Although Blair might well come to be perceived as more of a coach than a player towards the end of his two-year deal, Townsend believes that he still has a lot to offer on the field – not least in providing competition for Pyrgos, Hart and Scotland Under-20 cap Ali Price.
“It’s great news for the club that Mike will be joining us in the summer,” the head coach said. “He has been in excellent form and has started most of Newcastle’s games this season. They’ve been playing a high-tempo attacking game, which brings out the best in Mike and is similar to the rugby we play at Glasgow.
“Mike’s experience and knowledge of the game will be really valuable for our playing and coaching group, and I’m certain our other scrum-halves will benefit from his input.
“We expect Mike to compete hard for a starting place with our other nines next season and in addition bring a wealth of experience and knowledge to the club.” Blair, who represented Scotland 85 times, 14 of them as captain, is the country’s most-capped scrum-half. He was at Edinburgh Rugby for a decade, helping them reach the semi-finals of the Heineken Cup in 2012. Later that year he joined Brive, then returned to Britain with Newcastle in 2013.

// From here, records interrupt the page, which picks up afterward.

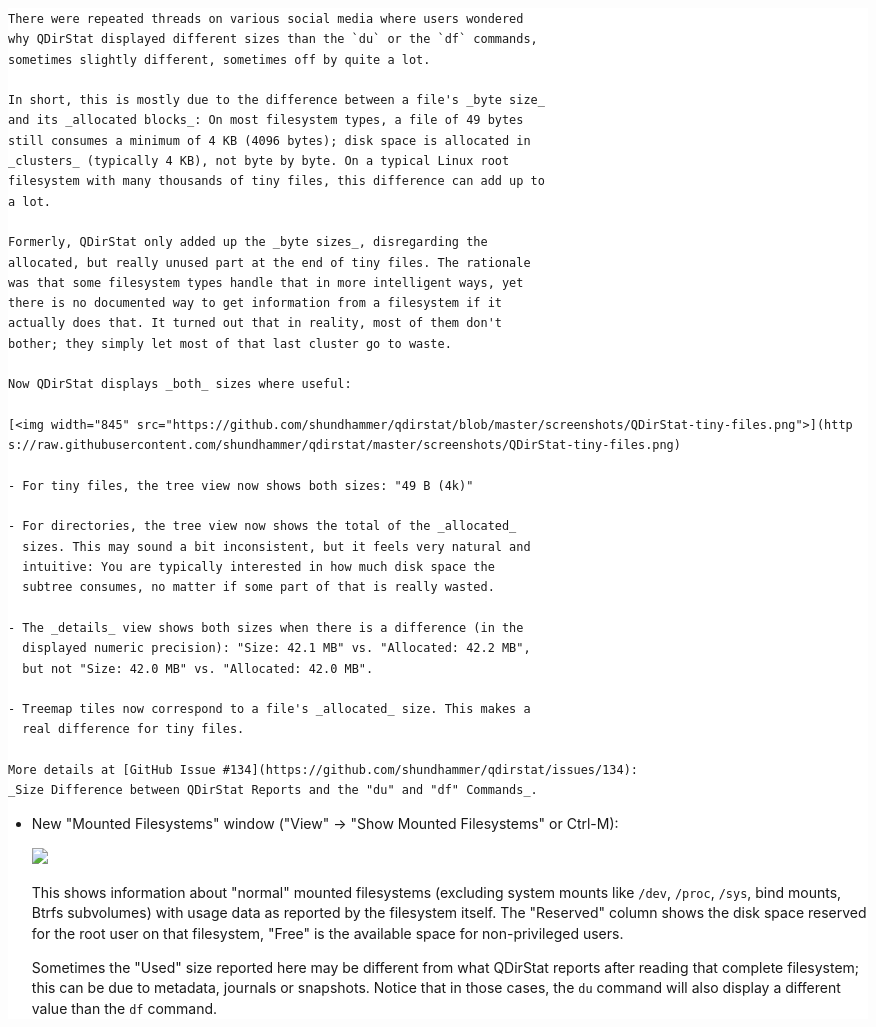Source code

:     There were repeated threads on various social media where users wondered
    why QDirStat displayed different sizes than the `du` or the `df` commands,
    sometimes slightly different, sometimes off by quite a lot.

    In short, this is mostly due to the difference between a file's _byte size_
    and its _allocated blocks_: On most filesystem types, a file of 49 bytes
    still consumes a minimum of 4 KB (4096 bytes); disk space is allocated in
    _clusters_ (typically 4 KB), not byte by byte. On a typical Linux root
    filesystem with many thousands of tiny files, this difference can add up to
    a lot.

    Formerly, QDirStat only added up the _byte sizes_, disregarding the
    allocated, but really unused part at the end of tiny files. The rationale
    was that some filesystem types handle that in more intelligent ways, yet
    there is no documented way to get information from a filesystem if it
    actually does that. It turned out that in reality, most of them don't
    bother; they simply let most of that last cluster go to waste.

    Now QDirStat displays _both_ sizes where useful:

    [<img width="845" src="https://github.com/shundhammer/qdirstat/blob/master/screenshots/QDirStat-tiny-files.png">](https://raw.githubusercontent.com/shundhammer/qdirstat/master/screenshots/QDirStat-tiny-files.png)

    - For tiny files, the tree view now shows both sizes: "49 B (4k)"

    - For directories, the tree view now shows the total of the _allocated_
      sizes. This may sound a bit inconsistent, but it feels very natural and
      intuitive: You are typically interested in how much disk space the
      subtree consumes, no matter if some part of that is really wasted.

    - The _details_ view shows both sizes when there is a difference (in the
      displayed numeric precision): "Size: 42.1 MB" vs. "Allocated: 42.2 MB",
      but not "Size: 42.0 MB" vs. "Allocated: 42.0 MB".

    - Treemap tiles now correspond to a file's _allocated_ size. This makes a
      real difference for tiny files.

    More details at [GitHub Issue #134](https://github.com/shundhammer/qdirstat/issues/134):
    _Size Difference between QDirStat Reports and the "du" and "df" Commands_.


  - New "Mounted Filesystems" window ("View" -> "Show Mounted Filesystems" or
    Ctrl-M):

    [<img width="611" src="https://github.com/shundhammer/qdirstat/blob/master/screenshots/QDirStat-filesystems-window.png">](https://raw.githubusercontent.com/shundhammer/qdirstat/master/screenshots/QDirStat-filesystems-window.png)

    This shows information about "normal" mounted filesystems (excluding system
    mounts like `/dev`, `/proc`, `/sys`, bind mounts, Btrfs subvolumes) with
    usage data as reported by the filesystem itself. The "Reserved" column
    shows the disk space reserved for the root user on that filesystem, "Free"
    is the available space for non-privileged users.

    Sometimes the "Used" size reported here may be different from what QDirStat
    reports after reading that complete filesystem; this can be due to
    metadata, journals or snapshots. Notice that in those cases, the `du`
    command will also display a different value than the `df` command.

He would have made many more appearances in a Scotland jersey but for his long-running rivalry with Chris Cusiter, who first turned out for the country in 2004 and now has 70 caps. Debate about which of the two was the more effective No 9 went on inconclusively throughout the near-decade in which they competed for the jersey.
Cusiter won higher representative honours, turning out for the Lions in a 2005 Test against New Zealand, whereas four years later Blair, a late call-up for injured Irishman Tomas O’Leary, played in three build-up matches but not in any of the Tests against the Springboks. On the other hand, Blair received higher recognition in terms of awards, in 2008 becoming the only Scot to be nominated as IRB International Player of the Year. He was also Scotland’s player of the year then, and was twice named Edinburgh’s player of the year. He played in three Rugby World Cups, in Australia in 2003, in France four years later, and finally in New Zealand the last time the tournament was held, in 2011.

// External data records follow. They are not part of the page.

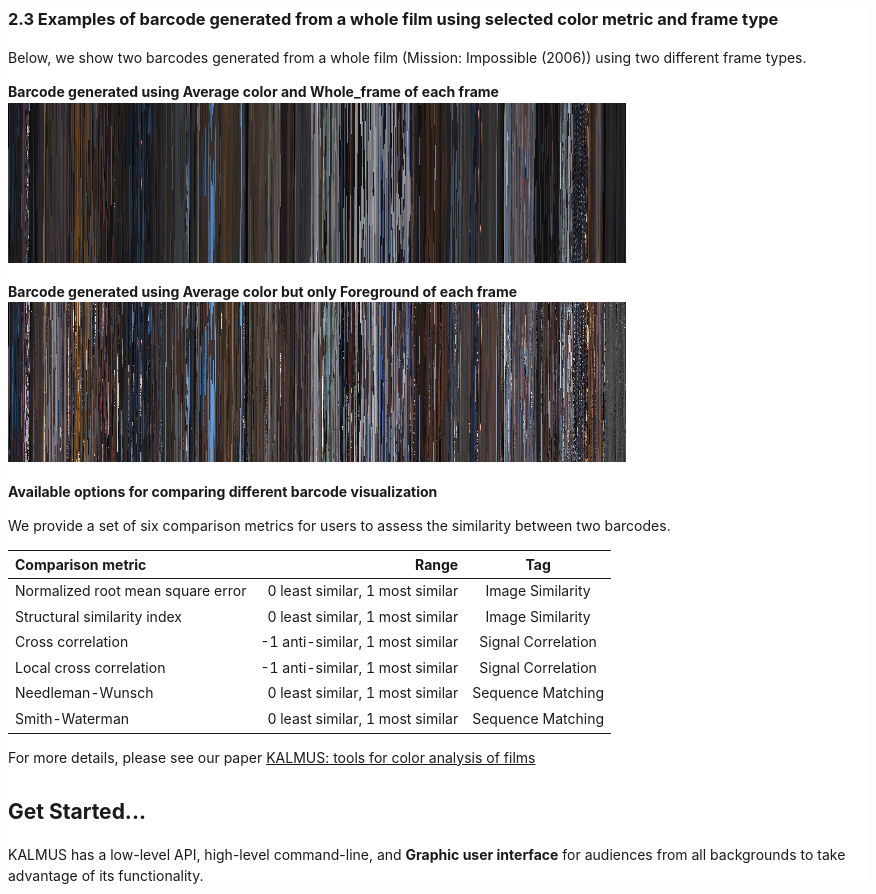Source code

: ### 2.3 Examples of barcode generated from a whole film using selected color metric and frame type

Below, we show two barcodes generated from a whole film (Mission: Impossible (2006)) using two different frame types.

**Barcode generated using Average color and Whole_frame of each frame**  
![whole_barcode](notebook_figures/mission_barcode_whole_frame_avg.png)

**Barcode generated using Average color but only Foreground of each frame**  
![fore_barcode](notebook_figures/mission_barcode_Foreground_avg.png)

**Available options for comparing different barcode visualization**

We provide a set of six comparison metrics for users to assess the similarity between two barcodes.

| Comparison metric | Range |  Tag  |
| :---------------- | ----: | :---: |
| Normalized root mean square error | 0 least similar, 1 most similar | Image Similarity |
| Structural similarity index | 0 least similar, 1 most similar | Image Similarity |
| Cross correlation | -1 anti-similar, 1 most similar | Signal Correlation |
| Local cross correlation | -1 anti-similar, 1 most similar | Signal Correlation |
| Needleman-Wunsch | 0 least similar, 1 most similar | Sequence Matching |
| Smith-Waterman | 0 least similar, 1 most similar | Sequence Matching |

For more details, please see our paper [KALMUS: tools for color analysis of films](../paper/joss-paper.md)


## Get Started...

KALMUS has a low-level API, high-level command-line, and **Graphic user interface** for audiences from all backgrounds to take advantage of its functionality.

Earlier this season, when his role at Ponteland was under way, Blair explained how keen he was to learn and develop as a coach.

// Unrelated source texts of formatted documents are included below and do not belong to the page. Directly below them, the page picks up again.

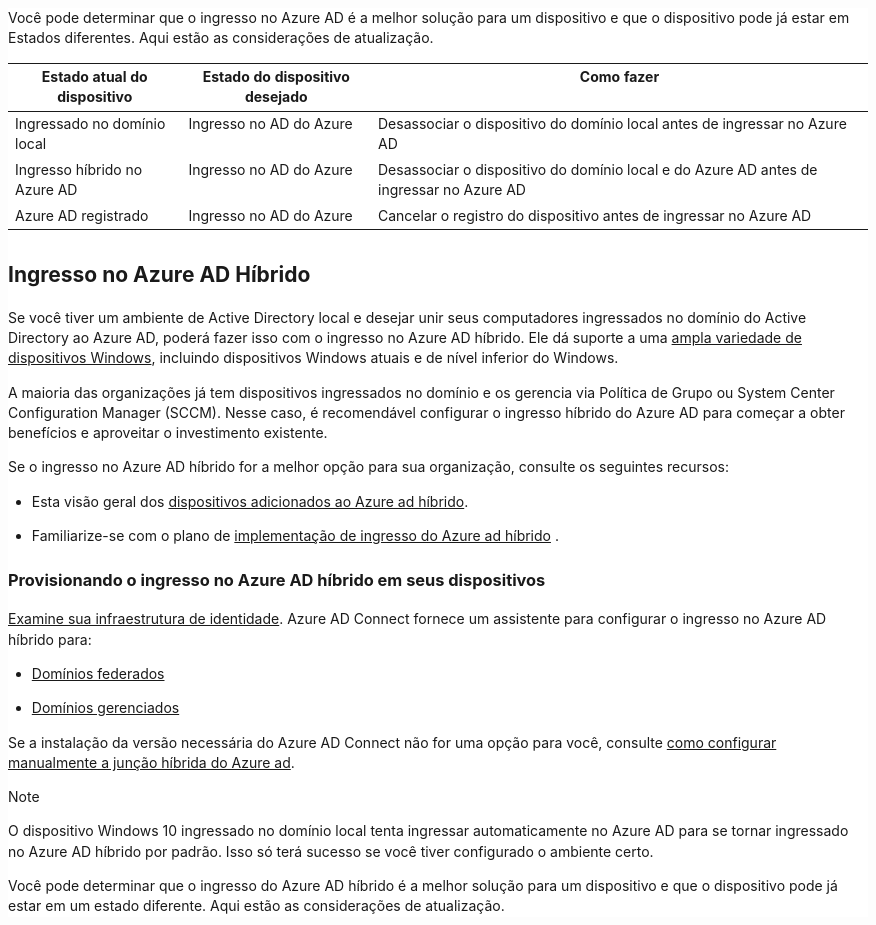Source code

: Você pode determinar que o ingresso no Azure AD é a melhor solução para um dispositivo e que o dispositivo pode já estar em Estados diferentes. Aqui estão as considerações de atualização.

| Estado atual do dispositivo| Estado do dispositivo desejado| Como fazer |
| - | - | - |
| Ingressado no domínio local| Ingresso no AD do Azure| Desassociar o dispositivo do domínio local antes de ingressar no Azure AD |
| Ingresso híbrido no Azure AD| Ingresso no AD do Azure| Desassociar o dispositivo do domínio local e do Azure AD antes de ingressar no Azure AD |
| Azure AD registrado| Ingresso no AD do Azure| Cancelar o registro do dispositivo antes de ingressar no Azure AD |


## <a name="hybrid-azure-ad-join"></a>Ingresso no Azure AD Híbrido

Se você tiver um ambiente de Active Directory local e desejar unir seus computadores ingressados no domínio do Active Directory ao Azure AD, poderá fazer isso com o ingresso no Azure AD híbrido. Ele dá suporte a uma [ampla variedade de dispositivos Windows](hybrid-azuread-join-plan.md), incluindo dispositivos Windows atuais e de nível inferior do Windows.

A maioria das organizações já tem dispositivos ingressados no domínio e os gerencia via Política de Grupo ou System Center Configuration Manager (SCCM). Nesse caso, é recomendável configurar o ingresso híbrido do Azure AD para começar a obter benefícios e aproveitar o investimento existente.

Se o ingresso no Azure AD híbrido for a melhor opção para sua organização, consulte os seguintes recursos:

* Esta visão geral dos [dispositivos adicionados ao Azure ad híbrido](concept-azure-ad-join-hybrid.md).

* Familiarize-se com o plano de [implementação de ingresso do Azure ad híbrido](hybrid-azuread-join-plan.md) .

### <a name="provisioning-hybrid-azure-ad-join-to-your-devices"></a>Provisionando o ingresso no Azure AD híbrido em seus dispositivos

[Examine sua infraestrutura de identidade](hybrid-azuread-join-plan.md). Azure AD Connect fornece um assistente para configurar o ingresso no Azure AD híbrido para:

* [Domínios federados](hybrid-azuread-join-federated-domains.md)

* [Domínios gerenciados](hybrid-azuread-join-managed-domains.md)

Se a instalação da versão necessária do Azure AD Connect não for uma opção para você, consulte [como configurar manualmente a junção híbrida do Azure ad](hybrid-azuread-join-manual.md). 

> [!NOTE] 
> O dispositivo Windows 10 ingressado no domínio local tenta ingressar automaticamente no Azure AD para se tornar ingressado no Azure AD híbrido por padrão. Isso só terá sucesso se você tiver configurado o ambiente certo. 

Você pode determinar que o ingresso do Azure AD híbrido é a melhor solução para um dispositivo e que o dispositivo pode já estar em um estado diferente. Aqui estão as considerações de atualização.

“I have really enjoyed being involved with Ponteland,” he said. “I started in August, the initial reason being I am doing my level-three coaching qualification. I maybe started out doing it because I had to in order to get the coaching badge, but I very quickly began enjoying it and have been getting a lot out of it. I aspire to do something coaching-wise when I finish playing, and Ponteland has been a great place to start off down that path.”